- Cover of the song, featuring actor Prabhas and Rana Daggubati

Song by Mohana Bhogaraju, LV Revanth

from the album Baahubali: The Beginning
- Released: 31 May 2015
- Genre: Soundtrack, pop-folk
- Length: 3:52
- Label: Lahari Music
- Songwriter: Chaitanya Prasad

Music video
- "Manohari" on YouTube

= Manohari (song) =

2015 song by Mohana Bhogaraju and LV Revanth

"Manohari" (lit. '"Heart-stealing", also "Charming", "Delightful"') is an Indian Telugu-language item number from the 2014 soundtrack Baahubali: The Beginning from the film of the same name. The song is sung by Mohana Bhogaraju and L. V. Revanth and has its lyrics written by Chaitanya Prasad. The music video of the track features Prabhas, who plays Amarendra Baahubali, disguised as a Middle Eastern Man dancing with Scarlett Mellish Wilson, Nora Fatehi and Madhu Sneha Upadhyay in cameo roles, while Rana Daggubati as Bhallaladeva tries to catch the spy who was being followed by him and Amarendra Baahubali. Director SS Rajamouli has a cameo role as the bartender during the premise of the song. Nora Fatehi faced a wardrobe malfunction while shooting for the song.

== Music video ==
=== Synopsis ===
The song is played after Bahubali and Bhallaladeva visit Sighapura in search of a traitor known as Saketudu / Sahithan.
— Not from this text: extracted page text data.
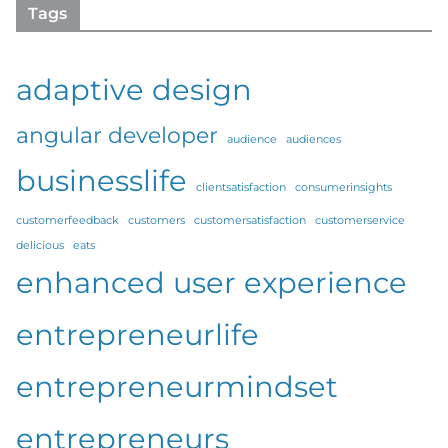
Tags
adaptive design
angular developer
audience
audiences
businesslife
clientsatisfaction
consumerinsights
customerfeedback
customers
customersatisfaction
customerservice
delicious
eats
enhanced user experience
entrepreneurlife
entrepreneurmindset
entrepreneurs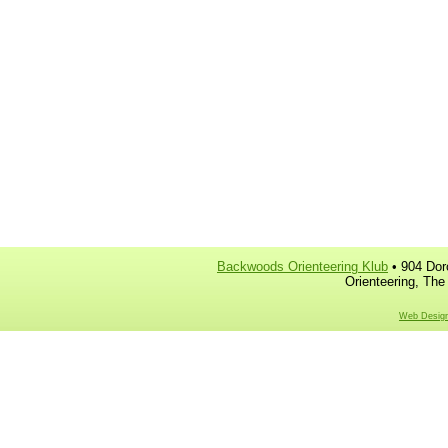
Backwoods Orienteering Klub
• 904 Dor
Orienteering, The
Web Design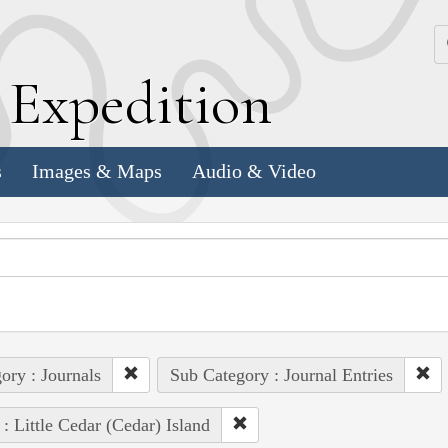
k
E
xpedition
s
Images & Maps
Audio & Video
ory : Journals
Sub Category : Journal Entries
 : Little Cedar (Cedar) Island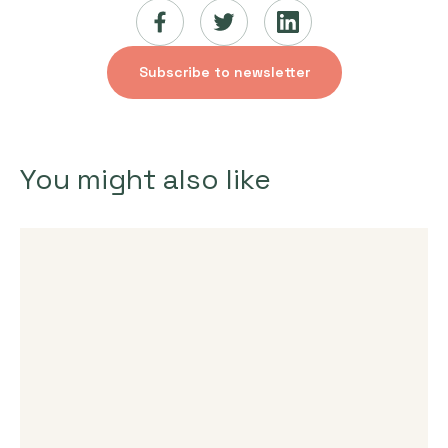
Subscribe to newsletter
You might also like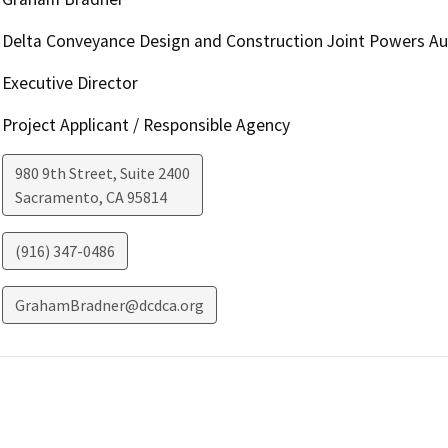
Delta Conveyance Design and Construction Joint Powers Au
Executive Director
Project Applicant / Responsible Agency
980 9th Street, Suite 2400
Sacramento
,
CA
95814
(916) 347-0486
GrahamBradner@dcdca.org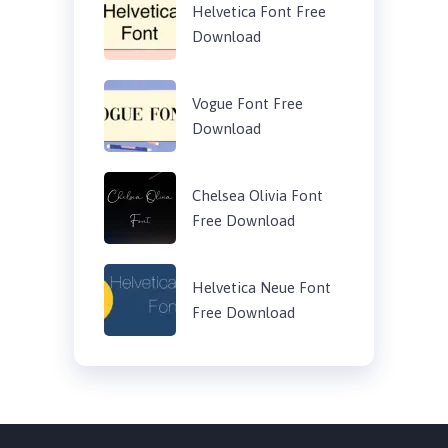
Helvetica Font Free
Download
Vogue Font Free
Download
Chelsea Olivia Font
Free Download
Helvetica Neue Font
Free Download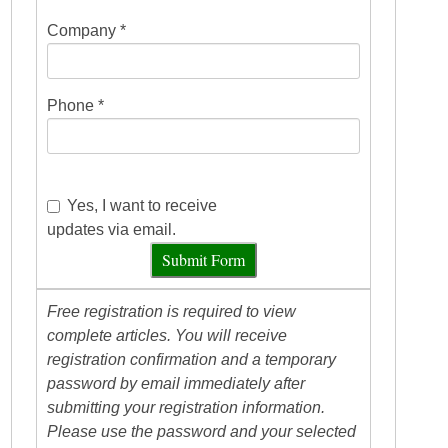
Company *
Phone *
Yes, I want to receive
updates via email.
Submit Form
Free registration is required to view
complete articles. You will receive
registration confirmation and a temporary
password by email immediately after
submitting your registration information.
Please use the password and your selected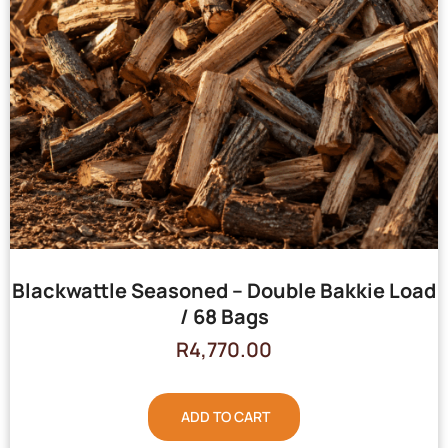
Blackwattle Seasoned – Double Bakkie Load
/ 68 Bags
R
4,770.00
ADD TO CART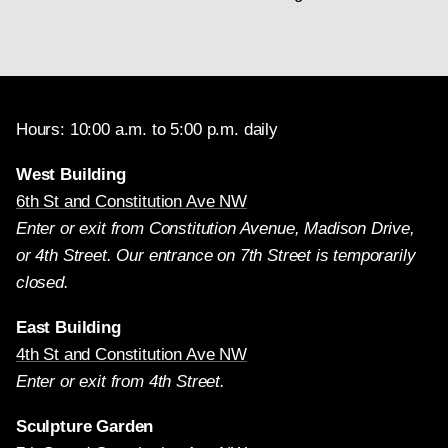
Hours: 10:00 a.m. to 5:00 p.m. daily
West Building
6th St and Constitution Ave NW
Enter or exit from Constitution Avenue, Madison Drive,
or 4th Street. Our entrance on 7th Street is temporarily
closed.
East Building
4th St and Constitution Ave NW
Enter or exit from 4th Street.
Sculpture Garden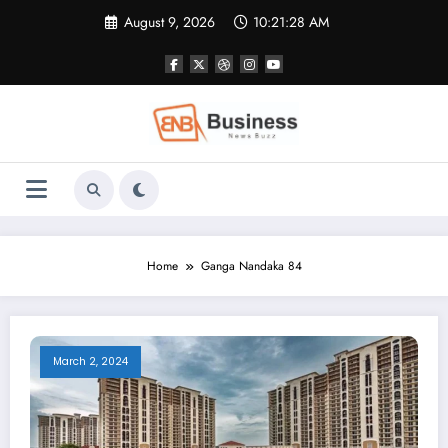
Skip
August 9, 2026
10:21:28 AM
to
content
Home
Ganga Nandaka 84
March 2, 2024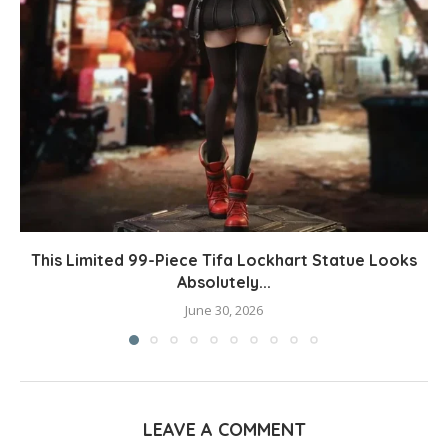
This Limited 99-Piece Tifa Lockhart Statue Looks
Absolutely...
June 30, 2026
LEAVE A COMMENT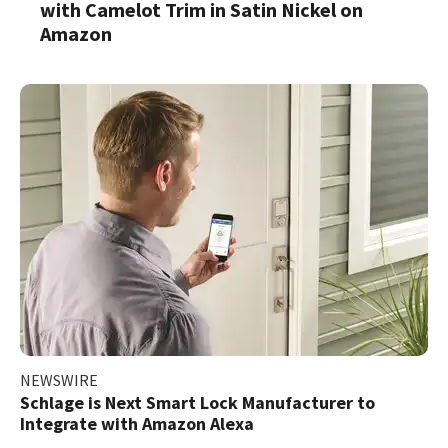
with Camelot Trim in Satin Nickel on
Amazon
NEWSWIRE
Schlage is Next Smart Lock Manufacturer to
Integrate with Amazon Alexa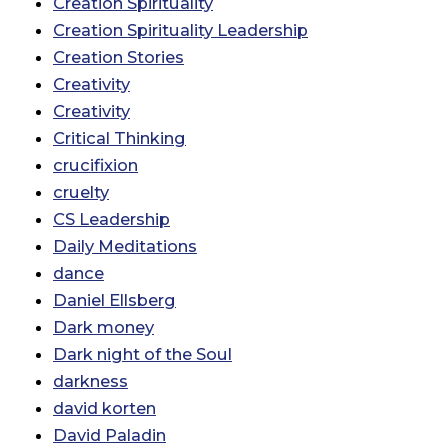
Creation Spirituality
Creation Spirituality Leadership
Creation Stories
Creativity
Creativity
Critical Thinking
crucifixion
cruelty
CS Leadership
Daily Meditations
dance
Daniel Ellsberg
Dark money
Dark night of the Soul
darkness
david korten
David Paladin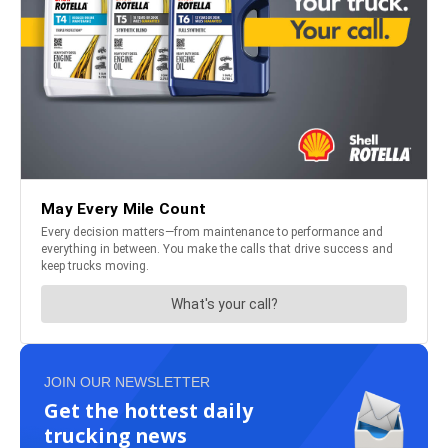
JOIN OUR NEWSLETTER
Get the hottest daily
trucking news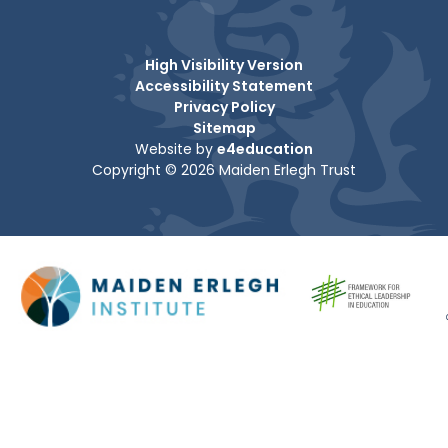
High Visibility Version
Accessibility Statement
Privacy Policy
Sitemap
Website by
e4education
Copyright © 2026 Maiden Erlegh Trust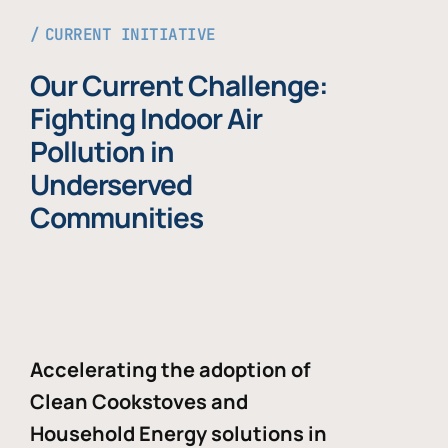
CURRENT INITIATIVE
Our Current Challenge:
Fighting Indoor Air
Pollution in
Underserved
Communities
Accelerating the adoption of
Clean Cookstoves and
Household Energy solutions in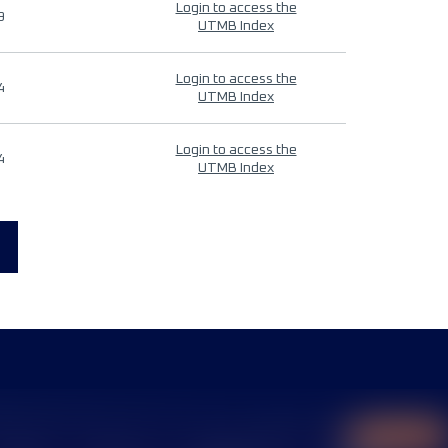
Login to access the
9
UTMB Index
Login to access the
4
UTMB Index
Login to access the
4
UTMB Index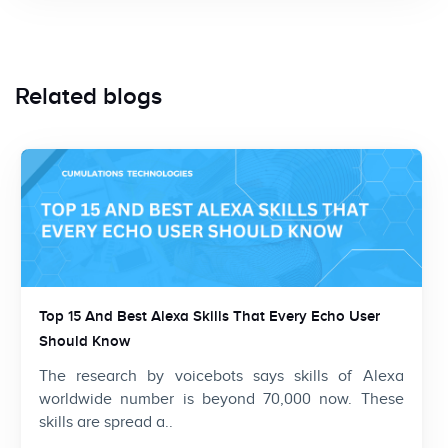
Related blogs
Top 15 And Best Alexa Skills That Every Echo User
Should Know
The research by voicebots says skills of Alexa
worldwide number is beyond 70,000 now. These
skills are spread a..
The song was originally filmed in Telugu, with many parts re-shot in Tamil.

==Release==
The audio of the song was released on 31 May 2015 along with other tracks on the album. The music video of the song was officially released on 20 July 2015 through the YouTube channel of T-Series Telugu. The video of the song received more than 18 million views on YouTube.

The song was released in Tamil as "Manogari", In Hindi as "Manohari" and in Malayalam as "Manohari".